**Activity:** Repeat word for word the section of the purchase terms below, beginning at "7. All Goods" and stopping after "description of Goods.".

**Document passage:**
+ + + +
5. All invoices shall include, but not be limited to, the Buyer’s name and address, purchase order number, quantities, prices, description of Goods, and applicable taxes.

6. The Buyer reserves to itself the right to refuse acceptance and/or payment for Goods that are shipped in excess of the quantities ordered, unless there is a previous written agreement as to the quantities by which delivery can exceed the quantities ordered.

7. All Goods shall be received subject to the Buyer’s inspection and rejection. Buyer shall have seven (7) days to visually inspect the Goods and notify Supplier of any non-conforming Goods. Defective Goods or Goods not in accordance with the Buyer’s specification will be held for Supplier’s instructions and at Supplier’s risk and if Supplier so directs, will be returned at Supplier’s expense. Payment for Goods prior to inspection shall not constitute an acceptance thereof.

8. All shipments shall include a packing list. The packing list shall include, but not be limited to, the Buyer’s name and address, purchase order number, quantities, and description of Goods.

9. For domestic shipments, risk of loss with respect to the Goods hereunder shall not pass to Buyer until delivery of the Goods to Buyer's facility.
+ + + +
**Collected data:**
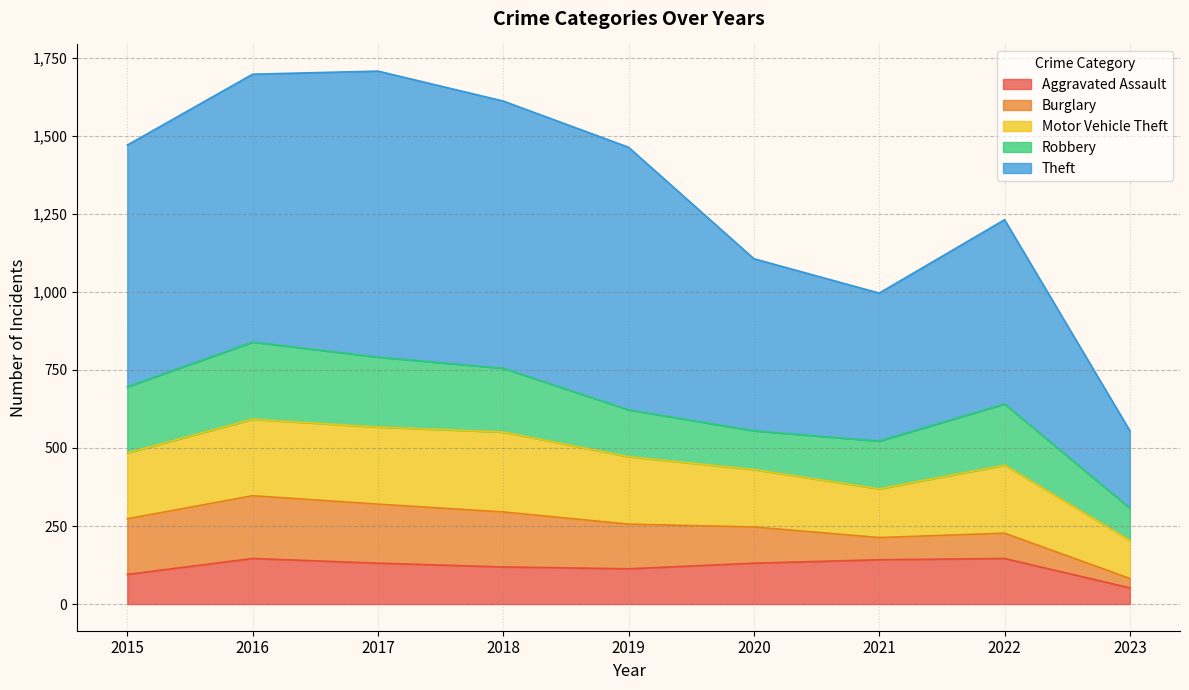

Where is the first local maximum for Aggravated Assault?

2016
+ + + +
**Worked solution:**
7. All Goods shall be received subject to the Buyer’s inspection and rejection. Buyer shall have seven (7) days to visually inspect the Goods and notify Supplier of any non-conforming Goods. Defective Goods or Goods not in accordance with the Buyer’s specification will be held for Supplier’s instructions and at Supplier’s risk and if Supplier so directs, will be returned at Supplier’s expense. Payment for Goods prior to inspection shall not constitute an acceptance thereof.

8. All shipments shall include a packing list. The packing list shall include, but not be limited to, the Buyer’s name and address, purchase order number, quantities, and description of Goods.